Bien que la France reste le premier partenaire économique du royaume, ce recul a suscité des craintes, mais rapidement atténuées à l’occasion du forum économique maroco-français, tenu jeudi à Rabat dans le cadre de la visite officielle de deux jours du chef de l’Etat français au Maroc sous le thème des « nouvelles coopération pour un partenariat durable ».
Le chef d’Etat français a donné deux raisons pour expliquer ce recul, avant d’appeler les entreprises françaises « intermédiaires » à venir s’implanter davantage au Maroc dans le but de rester en tête de liste des fournisseurs de ce dernier.
« Les Espagnols qui sont en crise ont cherché à prendre des marchés » dans une région limitrophe, sans oublier que des « Espagnols sont (même) venus s’installer au Maroc », a affirmé le chef de l’Etat français devant une assistance composée de 400 chefs d’entreprises du Maroc et de France.
Pour Français Hollande, la « deuxième explication » plausible à donner à cette perte de première place c’est que les entreprises françaises ont pensé que le marché marocain était acquis et « garanti » d’avance.

-------

Exercice:
Pouvez-vous reproduire mot pour mot le passage de l'article sur le partenariat maroco-français qui va de « Le chef d’Etat » jusqu'à « de ce dernier. » ? Ne vous appuyez que sur l'article sur le partenariat maroco-français.

[Enregistrements extraits d'une collection]

-------

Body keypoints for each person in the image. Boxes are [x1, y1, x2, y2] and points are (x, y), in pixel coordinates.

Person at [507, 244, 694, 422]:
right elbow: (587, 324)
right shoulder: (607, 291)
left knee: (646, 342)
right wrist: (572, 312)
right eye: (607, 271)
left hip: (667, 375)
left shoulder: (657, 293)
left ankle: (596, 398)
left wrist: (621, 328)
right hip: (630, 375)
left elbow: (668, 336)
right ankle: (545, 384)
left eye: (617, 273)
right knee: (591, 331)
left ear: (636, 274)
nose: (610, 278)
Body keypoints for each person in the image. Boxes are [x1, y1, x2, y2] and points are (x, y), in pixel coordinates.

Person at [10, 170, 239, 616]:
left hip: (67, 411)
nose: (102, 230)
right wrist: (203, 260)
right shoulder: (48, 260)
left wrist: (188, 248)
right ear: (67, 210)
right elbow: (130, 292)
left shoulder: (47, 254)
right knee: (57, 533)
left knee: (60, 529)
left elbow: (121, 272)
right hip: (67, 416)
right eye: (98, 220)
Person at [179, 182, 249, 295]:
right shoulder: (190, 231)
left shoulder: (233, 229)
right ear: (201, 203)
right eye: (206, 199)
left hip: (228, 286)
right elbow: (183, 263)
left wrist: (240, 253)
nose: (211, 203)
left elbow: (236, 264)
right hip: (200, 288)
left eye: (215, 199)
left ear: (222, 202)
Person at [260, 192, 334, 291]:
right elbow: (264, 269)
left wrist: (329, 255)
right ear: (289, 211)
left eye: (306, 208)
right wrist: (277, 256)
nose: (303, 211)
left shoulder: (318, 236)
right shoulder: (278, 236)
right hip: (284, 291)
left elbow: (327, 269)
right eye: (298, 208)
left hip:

-------

Exercice corrigé:
Le chef d’Etat français a donné deux raisons pour expliquer ce recul, avant d’appeler les entreprises françaises « intermédiaires » à venir s’implanter davantage au Maroc dans le but de rester en tête de liste des fournisseurs de ce dernier.